# Task directions:
What you return should be the complete data below, word for word, with no pictures in it.

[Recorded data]

[Start of section]

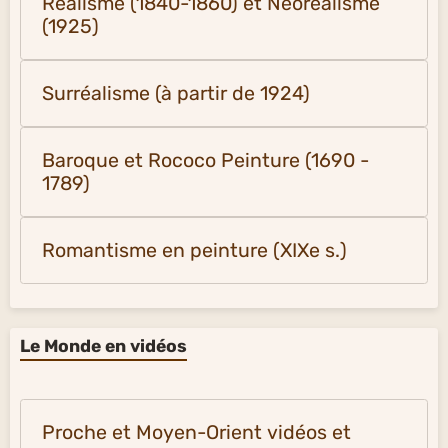
Réalisme (1840-1860) et Néoréalisme
(1925)
Surréalisme (à partir de 1924)
Baroque et Rococo Peinture (1690 -
1789)
Romantisme en peinture (XIXe s.)
Le Monde en vidéos
Proche et Moyen-Orient vidéos et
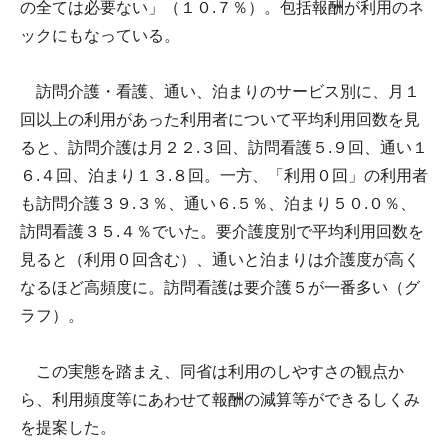
の全ては必要ない」（１０.７％）。包括報酬が利用のネ
ックにもなっている。
訪問介護・看護、通い、泊まりのサービス別に、月１
回以上の利用があった利用者について平均利用回数を見
ると、訪問介護は月２２.３回、訪問看護５.９回、通い１
６.４回、泊まり１３.８回。一方、「利用０回」の利用者
も訪問介護３９.３％、通い６.５％、泊まり５０.０％、
訪問看護３５.４％でいた。要介護度別で平均利用回数を
見ると（利用０回含む）、通いと泊まりは介護度が高く
なるほど高頻度に。訪問看護は要介護５が一番多い（グ
ラフ）。
この実態を踏まえ、同省は利用のしやすさの観点か
ら、利用頻度等にあわせて報酬の減算等ができるしくみ
を提案した。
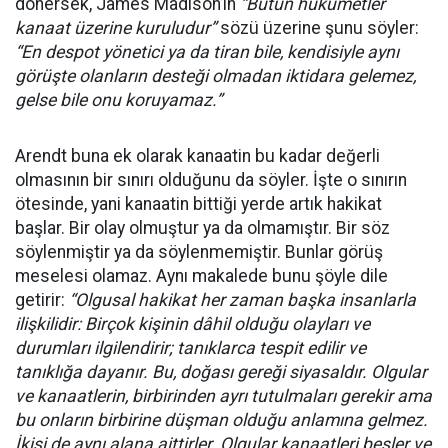
dönersek, James Madison’ın
“Bütün hükümetler
kanaat üzerine kuruludur”
sözü üzerine şunu söyler:
“En despot yönetici ya da tiran bile, kendisiyle aynı
görüşte olanların desteği olmadan iktidara gelemez,
gelse bile onu koruyamaz.”
Arendt buna ek olarak kanaatin bu kadar değerli
olmasının bir sınırı olduğunu da söyler. İşte o sınırın
ötesinde, yani kanaatin bittiği yerde artık hakikat
başlar. Bir olay olmuştur ya da olmamıştır. Bir söz
söylenmiştir ya da söylenmemiştir. Bunlar görüş
meselesi olamaz. Aynı makalede bunu şöyle dile
getirir:
“Olgusal hakikat her zaman başka insanlarla
ilişkilidir: Birçok kişinin dâhil olduğu olayları ve
durumları ilgilendirir; tanıklarca tespit edilir ve
tanıklığa dayanır. Bu, doğası gereği siyasaldır. Olgular
ve kanaatlerin, birbirinden ayrı tutulmaları gerekir ama
bu onların birbirine düşman olduğu anlamına gelmez.
İkisi de aynı alana aittirler. Olgular kanaatleri besler ve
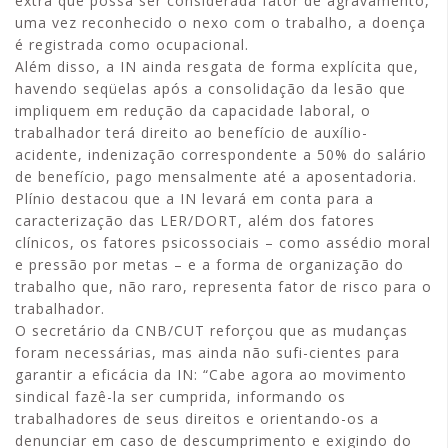
extra que possa ser considerada fator de agravamento,
uma vez reconhecido o nexo com o trabalho, a doença
é registrada como ocupacional.
Além disso, a IN ainda resgata de forma explícita que,
havendo seqüelas após a consolidação da lesão que
impliquem em redução da capacidade laboral, o
trabalhador terá direito ao benefício de auxílio-
acidente, indenização correspondente a 50% do salário
de benefício, pago mensalmente até a aposentadoria.
Plínio destacou que a IN levará em conta para a
caracterização das LER/DORT, além dos fatores
clínicos, os fatores psicossociais – como assédio moral
e pressão por metas – e a forma de organização do
trabalho que, não raro, representa fator de risco para o
trabalhador.
O secretário da CNB/CUT reforçou que as mudanças
foram necessárias, mas ainda não sufi-cientes para
garantir a eficácia da IN: “Cabe agora ao movimento
sindical fazê-la ser cumprida, informando os
trabalhadores de seus direitos e orientando-os a
denunciar em caso de descumprimento e exigindo do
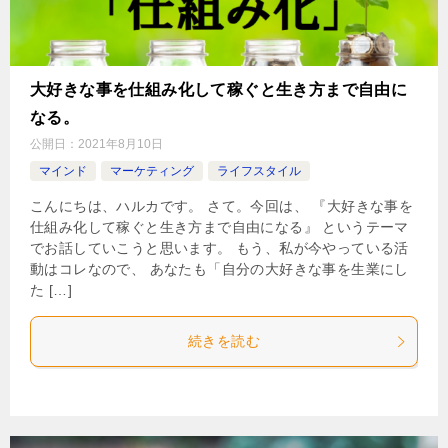
大好きな事を仕組み化して稼ぐと生き方まで自由に
なる。
公開日：
2021年8月10日
マインド
マーケティング
ライフスタイル
こんにちは、ハルカです。 さて。今回は、 『大好きな事を
仕組み化して稼ぐと生き方まで自由になる』 というテーマ
でお話していこうと思います。 もう、私が今やっている活
動はコレなので、 あなたも「自分の大好きな事を生業にし
た […]
続きを読む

[End of section]

# Task answer:
Réalisme (1840-1860) et Néoréalisme
(1925)
Surréalisme (à partir de 1924)
Baroque et Rococo Peinture (1690 -
1789)
Romantisme en peinture (XIXe s.)
Le Monde en vidéos
Proche et Moyen-Orient vidéos et
の全ては必要ない」（１０.７％）。包括報酬が利用のネ
ックにもなっている。
訪問介護・看護、通い、泊まりのサービス別に、月１
回以上の利用があった利用者について平均利用回数を見
ると、訪問介護は月２２.３回、訪問看護５.９回、通い１
６.４回、泊まり１３.８回。一方、「利用０回」の利用者
も訪問介護３９.３％、通い６.５％、泊まり５０.０％、
訪問看護３５.４％でいた。要介護度別で平均利用回数を
見ると（利用０回含む）、通いと泊まりは介護度が高く
なるほど高頻度に。訪問看護は要介護５が一番多い（グ
ラフ）。
この実態を踏まえ、同省は利用のしやすさの観点か
ら、利用頻度等にあわせて報酬の減算等ができるしくみ
を提案した。
dönersek, James Madison’ın
“Bütün hükümetler
kanaat üzerine kuruludur”
sözü üzerine şunu söyler:
“En despot yönetici ya da tiran bile, kendisiyle aynı
görüşte olanların desteği olmadan iktidara gelemez,
gelse bile onu koruyamaz.”
Arendt buna ek olarak kanaatin bu kadar değerli
olmasının bir sınırı olduğunu da söyler. İşte o sınırın
ötesinde, yani kanaatin bittiği yerde artık hakikat
başlar. Bir olay olmuştur ya da olmamıştır. Bir söz
söylenmiştir ya da söylenmemiştir. Bunlar görüş
meselesi olamaz. Aynı makalede bunu şöyle dile
getirir:
“Olgusal hakikat her zaman başka insanlarla
ilişkilidir: Birçok kişinin dâhil olduğu olayları ve
durumları ilgilendirir; tanıklarca tespit edilir ve
tanıklığa dayanır. Bu, doğası gereği siyasaldır. Olgular
ve kanaatlerin, birbirinden ayrı tutulmaları gerekir ama
bu onların birbirine düşman olduğu anlamına gelmez.
İkisi de aynı alana aittirler. Olgular kanaatleri besler ve
extra que possa ser considerada fator de agravamento,
uma vez reconhecido o nexo com o trabalho, a doença
é registrada como ocupacional.
Além disso, a IN ainda resgata de forma explícita que,
havendo seqüelas após a consolidação da lesão que
impliquem em redução da capacidade laboral, o
trabalhador terá direito ao benefício de auxílio-
acidente, indenização correspondente a 50% do salário
de benefício, pago mensalmente até a aposentadoria.
Plínio destacou que a IN levará em conta para a
caracterização das LER/DORT, além dos fatores
clínicos, os fatores psicossociais – como assédio moral
e pressão por metas – e a forma de organização do
trabalho que, não raro, representa fator de risco para o
trabalhador.
O secretário da CNB/CUT reforçou que as mudanças
foram necessárias, mas ainda não sufi-cientes para
garantir a eficácia da IN: “Cabe agora ao movimento
sindical fazê-la ser cumprida, informando os
trabalhadores de seus direitos e orientando-os a
denunciar em caso de descumprimento e exigindo do
大好きな事を仕組み化して稼ぐと生き方まで自由に
なる。
公開日：
2021年8月10日
マインド
マーケティング
ライフスタイル
こんにちは、ハルカです。 さて。今回は、 『大好きな事を
仕組み化して稼ぐと生き方まで自由になる』 というテーマ
でお話していこうと思います。 もう、私が今やっている活
動はコレなので、 あなたも「自分の大好きな事を生業にし
た […]
続きを読む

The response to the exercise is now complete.